During the 2000 election Bush, unlike Gore, was against “nation building” (taking other countries over, like in Iraq and Afghanistan) but that was obviously thrown out the window. Gore called for increasing military spending by $10 billion over the next ten years, while Bush only wanted to raise it by $5 billion over the next ten years. According to Clinton foreign policy adviser Strobe Talbott, "the Bush administration was right to identify Iraq as a major problem. A President Gore ... would have ratcheted up the pressure, and sooner or later resorted to force." Subjected to the same political pressures as Bush and surrounded by advisers like Talbott, Gore would have probably reacted to events in a manner similar to Bush. Those who argue that Gore would have been less aggressive than Bush and would not have invaded Iraq are arguing that the more aggressive & militaristic candidate would actually have been less aggressive & militaristic, which is fairly absurd.

The invasion of Iraq was the outcome of geopolitics and a changed domestic situation, not which man occupied the White House. After the Gulf War the US laid siege to Iraq with sanctions and bombings. As this siege progressively degraded Iraq’s military an invasion became more likely, because defeating Iraq’s military in a war became easier & cheaper the more the siege degraded it. At the same time, attempts to overthrow the government and install a pro-US one through terrorism, coups, etc. continually failed. The failure of these covert attempts to topple the government and the decreasing costs & risks of an invasion created pressure to invade Iraq, which, given enough time, would eventually lead to an invasion. This process was accelerated by 9-11 because it decreased domestic opposition to wars in general and enabled the government to decrease opposition to the invasion by scaring the public with fantasies about how Iraq was working with Al-Qaeda to launch terrorist attacks on the US. The same pretext of “fighting terrorism” could be used to keep US bases in the region for as long as the government wanted. 9-11 accelerated many of these trends, but they were still basically a continuation of Clinton’s policies.
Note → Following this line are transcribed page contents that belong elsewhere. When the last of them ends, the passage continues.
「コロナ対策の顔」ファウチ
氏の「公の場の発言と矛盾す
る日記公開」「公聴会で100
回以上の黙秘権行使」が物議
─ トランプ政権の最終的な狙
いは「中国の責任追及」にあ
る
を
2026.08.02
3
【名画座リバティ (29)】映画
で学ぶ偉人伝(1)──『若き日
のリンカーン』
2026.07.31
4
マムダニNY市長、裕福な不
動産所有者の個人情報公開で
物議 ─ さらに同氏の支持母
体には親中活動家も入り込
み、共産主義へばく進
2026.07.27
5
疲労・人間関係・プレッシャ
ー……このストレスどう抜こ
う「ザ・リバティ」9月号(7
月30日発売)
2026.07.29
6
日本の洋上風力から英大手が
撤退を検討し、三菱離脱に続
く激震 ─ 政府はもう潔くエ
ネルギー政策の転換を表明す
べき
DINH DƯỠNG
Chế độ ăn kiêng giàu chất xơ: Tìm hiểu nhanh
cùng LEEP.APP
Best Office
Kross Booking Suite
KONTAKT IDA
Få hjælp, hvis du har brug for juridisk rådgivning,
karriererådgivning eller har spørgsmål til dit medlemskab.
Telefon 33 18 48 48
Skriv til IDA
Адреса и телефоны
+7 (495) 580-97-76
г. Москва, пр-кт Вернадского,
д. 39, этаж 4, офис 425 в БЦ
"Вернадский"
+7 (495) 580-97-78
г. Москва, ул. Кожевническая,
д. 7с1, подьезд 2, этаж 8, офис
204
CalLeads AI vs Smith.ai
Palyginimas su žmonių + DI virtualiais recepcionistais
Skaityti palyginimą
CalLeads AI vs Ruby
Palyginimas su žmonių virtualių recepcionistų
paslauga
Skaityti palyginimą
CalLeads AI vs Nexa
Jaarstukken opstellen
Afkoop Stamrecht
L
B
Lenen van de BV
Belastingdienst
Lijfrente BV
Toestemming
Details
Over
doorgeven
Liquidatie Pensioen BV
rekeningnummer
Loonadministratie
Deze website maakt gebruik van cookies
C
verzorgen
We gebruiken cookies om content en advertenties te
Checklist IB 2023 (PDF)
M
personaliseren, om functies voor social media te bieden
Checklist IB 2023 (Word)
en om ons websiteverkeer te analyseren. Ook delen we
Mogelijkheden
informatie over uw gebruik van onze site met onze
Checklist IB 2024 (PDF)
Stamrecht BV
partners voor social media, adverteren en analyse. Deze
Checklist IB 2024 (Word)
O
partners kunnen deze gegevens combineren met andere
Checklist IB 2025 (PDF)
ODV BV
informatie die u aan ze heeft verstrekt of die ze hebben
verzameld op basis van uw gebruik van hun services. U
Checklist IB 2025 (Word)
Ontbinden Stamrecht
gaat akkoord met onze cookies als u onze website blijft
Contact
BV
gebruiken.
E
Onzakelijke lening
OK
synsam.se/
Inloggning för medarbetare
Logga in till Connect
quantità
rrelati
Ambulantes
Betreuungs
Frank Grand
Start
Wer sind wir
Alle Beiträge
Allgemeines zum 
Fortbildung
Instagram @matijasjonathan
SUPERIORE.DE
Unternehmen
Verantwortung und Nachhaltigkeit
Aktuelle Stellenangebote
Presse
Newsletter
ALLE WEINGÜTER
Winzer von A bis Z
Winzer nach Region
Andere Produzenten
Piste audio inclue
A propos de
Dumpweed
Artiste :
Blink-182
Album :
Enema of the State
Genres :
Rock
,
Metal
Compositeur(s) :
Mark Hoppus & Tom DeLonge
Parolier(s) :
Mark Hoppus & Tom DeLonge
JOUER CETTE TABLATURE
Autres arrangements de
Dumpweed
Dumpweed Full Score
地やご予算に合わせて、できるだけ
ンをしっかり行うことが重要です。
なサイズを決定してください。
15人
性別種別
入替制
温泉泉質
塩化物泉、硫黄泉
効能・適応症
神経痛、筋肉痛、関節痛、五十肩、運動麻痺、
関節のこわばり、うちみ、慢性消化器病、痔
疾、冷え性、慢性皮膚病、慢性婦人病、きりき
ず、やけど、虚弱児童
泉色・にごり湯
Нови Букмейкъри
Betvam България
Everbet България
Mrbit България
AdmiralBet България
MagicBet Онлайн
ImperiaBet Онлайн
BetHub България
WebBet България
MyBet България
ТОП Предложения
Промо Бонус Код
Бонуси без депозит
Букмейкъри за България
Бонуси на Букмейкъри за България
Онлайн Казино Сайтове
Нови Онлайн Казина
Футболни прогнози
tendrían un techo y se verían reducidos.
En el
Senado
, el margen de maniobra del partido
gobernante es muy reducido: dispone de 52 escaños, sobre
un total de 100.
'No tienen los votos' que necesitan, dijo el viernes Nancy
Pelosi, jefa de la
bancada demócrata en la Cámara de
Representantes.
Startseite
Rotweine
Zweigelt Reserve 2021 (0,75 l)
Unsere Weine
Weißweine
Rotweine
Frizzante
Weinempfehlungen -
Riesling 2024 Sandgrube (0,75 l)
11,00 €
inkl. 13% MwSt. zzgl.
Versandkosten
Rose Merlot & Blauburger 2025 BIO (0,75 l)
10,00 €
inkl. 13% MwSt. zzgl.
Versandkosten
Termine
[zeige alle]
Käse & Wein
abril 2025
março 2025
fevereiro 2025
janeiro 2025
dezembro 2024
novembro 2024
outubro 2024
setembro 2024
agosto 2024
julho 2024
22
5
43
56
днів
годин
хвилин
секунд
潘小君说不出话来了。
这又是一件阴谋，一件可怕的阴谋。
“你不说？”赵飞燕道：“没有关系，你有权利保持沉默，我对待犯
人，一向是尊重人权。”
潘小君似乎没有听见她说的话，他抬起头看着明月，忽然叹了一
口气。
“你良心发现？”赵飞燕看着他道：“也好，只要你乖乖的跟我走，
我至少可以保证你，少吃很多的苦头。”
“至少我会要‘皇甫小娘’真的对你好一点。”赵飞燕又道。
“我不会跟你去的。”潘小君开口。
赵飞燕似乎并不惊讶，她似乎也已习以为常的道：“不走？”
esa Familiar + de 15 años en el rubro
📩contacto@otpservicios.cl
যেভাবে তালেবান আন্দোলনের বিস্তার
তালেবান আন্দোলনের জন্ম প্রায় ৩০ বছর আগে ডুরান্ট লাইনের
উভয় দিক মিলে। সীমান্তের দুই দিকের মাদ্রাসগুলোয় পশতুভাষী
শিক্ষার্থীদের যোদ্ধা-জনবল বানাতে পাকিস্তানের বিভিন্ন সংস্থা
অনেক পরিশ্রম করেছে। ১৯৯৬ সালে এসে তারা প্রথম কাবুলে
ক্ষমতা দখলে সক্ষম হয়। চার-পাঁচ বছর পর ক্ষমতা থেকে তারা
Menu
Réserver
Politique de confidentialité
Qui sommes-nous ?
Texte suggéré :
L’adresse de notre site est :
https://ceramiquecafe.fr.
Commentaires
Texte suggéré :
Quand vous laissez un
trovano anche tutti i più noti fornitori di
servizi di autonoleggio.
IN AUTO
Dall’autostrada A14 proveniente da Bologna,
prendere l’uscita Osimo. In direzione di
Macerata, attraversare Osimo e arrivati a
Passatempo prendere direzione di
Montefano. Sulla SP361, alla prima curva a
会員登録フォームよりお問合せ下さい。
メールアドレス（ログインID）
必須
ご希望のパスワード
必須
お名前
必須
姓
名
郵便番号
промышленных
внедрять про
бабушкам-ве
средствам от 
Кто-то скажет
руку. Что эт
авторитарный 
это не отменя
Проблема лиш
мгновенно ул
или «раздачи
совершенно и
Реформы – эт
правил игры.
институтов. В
The Bush-haters position is not founded on the policies Bush has implemented, which they complain about. If it were they would be Clinton haters, too. Most ABBers’ positions are based primarily on a blind irrational hatred of the other party and, partly, also a reaction to the different media images of Clinton & Bush. When Clinton ran for office he claimed to advocate a mildly liberal reformist platform, once in office he abandoned it and went with a conservative program. Today, most leaders of the Democratic Party don’t even pretend to support that mildly populist reformism Clinton espoused in 1992. To think that the next Democratic administration will be any different is asinine. Clinton’s administration gives us many examples of what we can expect if the Democrats take power this November: more of the same.